Skeletons in Media May Be Larger than They Appear
I tend to bounce back and forth between the "don't underestimate Giuliani" camp and the "Giuliani can't possibly win" camp. Each has a pretty convincing point. The thing is, there's more dirt on the man than on just about any presidential candidate I can remember. Any rival campaign that fails to take advantage of it is verging on criminally incompetent.
At the same time, there's a clear reluctance in the media to look
at the dirt. I don't know whether Rudy's got teflon or if it's just journalistic laziness.

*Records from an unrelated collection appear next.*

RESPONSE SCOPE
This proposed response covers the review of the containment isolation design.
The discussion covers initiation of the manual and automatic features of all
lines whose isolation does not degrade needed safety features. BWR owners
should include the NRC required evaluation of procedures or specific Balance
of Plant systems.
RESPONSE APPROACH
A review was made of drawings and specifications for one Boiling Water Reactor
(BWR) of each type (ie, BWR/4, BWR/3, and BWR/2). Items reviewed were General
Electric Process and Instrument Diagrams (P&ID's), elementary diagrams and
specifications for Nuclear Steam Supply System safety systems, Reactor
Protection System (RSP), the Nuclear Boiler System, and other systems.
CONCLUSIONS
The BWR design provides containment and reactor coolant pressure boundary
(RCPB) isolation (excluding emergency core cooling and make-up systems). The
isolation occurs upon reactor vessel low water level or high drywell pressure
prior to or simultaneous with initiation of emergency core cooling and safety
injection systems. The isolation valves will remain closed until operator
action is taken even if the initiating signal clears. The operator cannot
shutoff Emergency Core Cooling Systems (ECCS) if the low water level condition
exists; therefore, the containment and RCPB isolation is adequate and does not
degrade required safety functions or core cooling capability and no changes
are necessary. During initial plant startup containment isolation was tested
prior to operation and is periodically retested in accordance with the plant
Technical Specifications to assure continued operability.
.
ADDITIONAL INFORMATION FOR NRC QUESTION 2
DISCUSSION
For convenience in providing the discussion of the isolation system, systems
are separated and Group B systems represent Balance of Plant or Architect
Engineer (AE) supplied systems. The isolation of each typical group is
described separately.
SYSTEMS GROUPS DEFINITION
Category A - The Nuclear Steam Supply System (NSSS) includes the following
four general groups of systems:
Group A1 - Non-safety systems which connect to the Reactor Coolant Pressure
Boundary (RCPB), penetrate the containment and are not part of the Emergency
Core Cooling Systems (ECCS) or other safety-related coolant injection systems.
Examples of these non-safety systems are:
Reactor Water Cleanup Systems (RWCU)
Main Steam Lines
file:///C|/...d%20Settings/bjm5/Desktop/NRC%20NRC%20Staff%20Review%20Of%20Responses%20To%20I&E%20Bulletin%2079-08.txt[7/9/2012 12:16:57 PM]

Even the stories discussing the skeletons packed into his closet seem almost designed to innoculate him.
Take, for instance, this AP article
from the weekend. It reviews four of the many issues Rudy should be confronted with, but fails to really examine any of them. For instance, the piece brings up Bernie Kerik's apartment renovations but not his nanny, his Taser International stock, allegations of misuse of police personnel and property, or - especially - Kerik's alleged ties to organized crime.

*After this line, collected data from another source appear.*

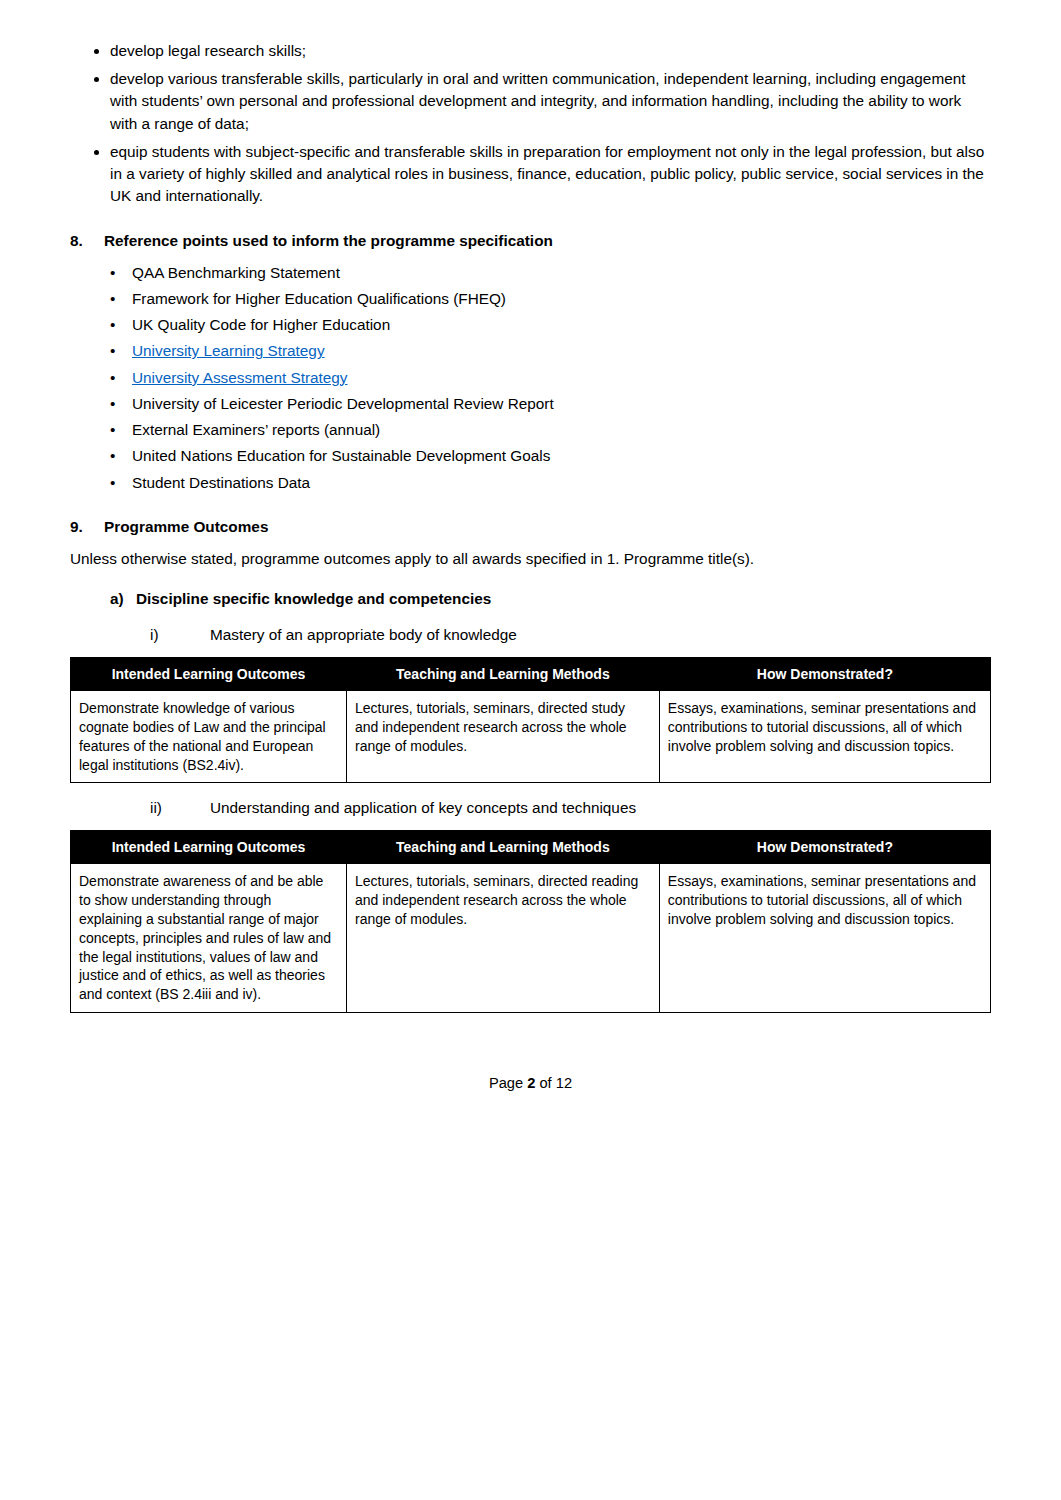develop legal research skills;
develop various transferable skills, particularly in oral and written communication, independent learning, including engagement with students’ own personal and professional development and integrity, and information handling, including the ability to work with a range of data;
equip students with subject-specific and transferable skills in preparation for employment not only in the legal profession, but also in a variety of highly skilled and analytical roles in business, finance, education, public policy, public service, social services in the UK and internationally.
8. Reference points used to inform the programme specification
QAA Benchmarking Statement
Framework for Higher Education Qualifications (FHEQ)
UK Quality Code for Higher Education
University Learning Strategy
University Assessment Strategy
University of Leicester Periodic Developmental Review Report
External Examiners’ reports (annual)
United Nations Education for Sustainable Development Goals
Student Destinations Data
9. Programme Outcomes
Unless otherwise stated, programme outcomes apply to all awards specified in 1. Programme title(s).
a) Discipline specific knowledge and competencies
i) Mastery of an appropriate body of knowledge
| Intended Learning Outcomes | Teaching and Learning Methods | How Demonstrated? |
| --- | --- | --- |
| Demonstrate knowledge of various cognate bodies of Law and the principal features of the national and European legal institutions (BS2.4iv). | Lectures, tutorials, seminars, directed study and independent research across the whole range of modules. | Essays, examinations, seminar presentations and contributions to tutorial discussions, all of which involve problem solving and discussion topics. |
ii) Understanding and application of key concepts and techniques
| Intended Learning Outcomes | Teaching and Learning Methods | How Demonstrated? |
| --- | --- | --- |
| Demonstrate awareness of and be able to show understanding through explaining a substantial range of major concepts, principles and rules of law and the legal institutions, values of law and justice and of ethics, as well as theories and context (BS 2.4iii and iv). | Lectures, tutorials, seminars, directed reading and independent research across the whole range of modules. | Essays, examinations, seminar presentations and contributions to tutorial discussions, all of which involve problem solving and discussion topics. |
Page 2 of 12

Likewise, the article mentions Giuliani's "painfully public separation" with Donna Hanover, but not the fact that he cheated on her, mocked her by making public appearances with Judith Nathan, told the media about the divorce before he told Hanover, and fought her in court over who would have the right to live in Gracie mansion. Every divorce is "painful". This one was vicious.
While it may not be the reporter's intent, the overall tone of the article gives the impression that Rudy's various scandals aren't really that big a deal after all. His supporters get plenty of column inches. The piece even features Al Sharpton's criticisms of the mayor. Sharpton is Giuliani's most useful enemy - and articles like this one may be similarly helpful to him.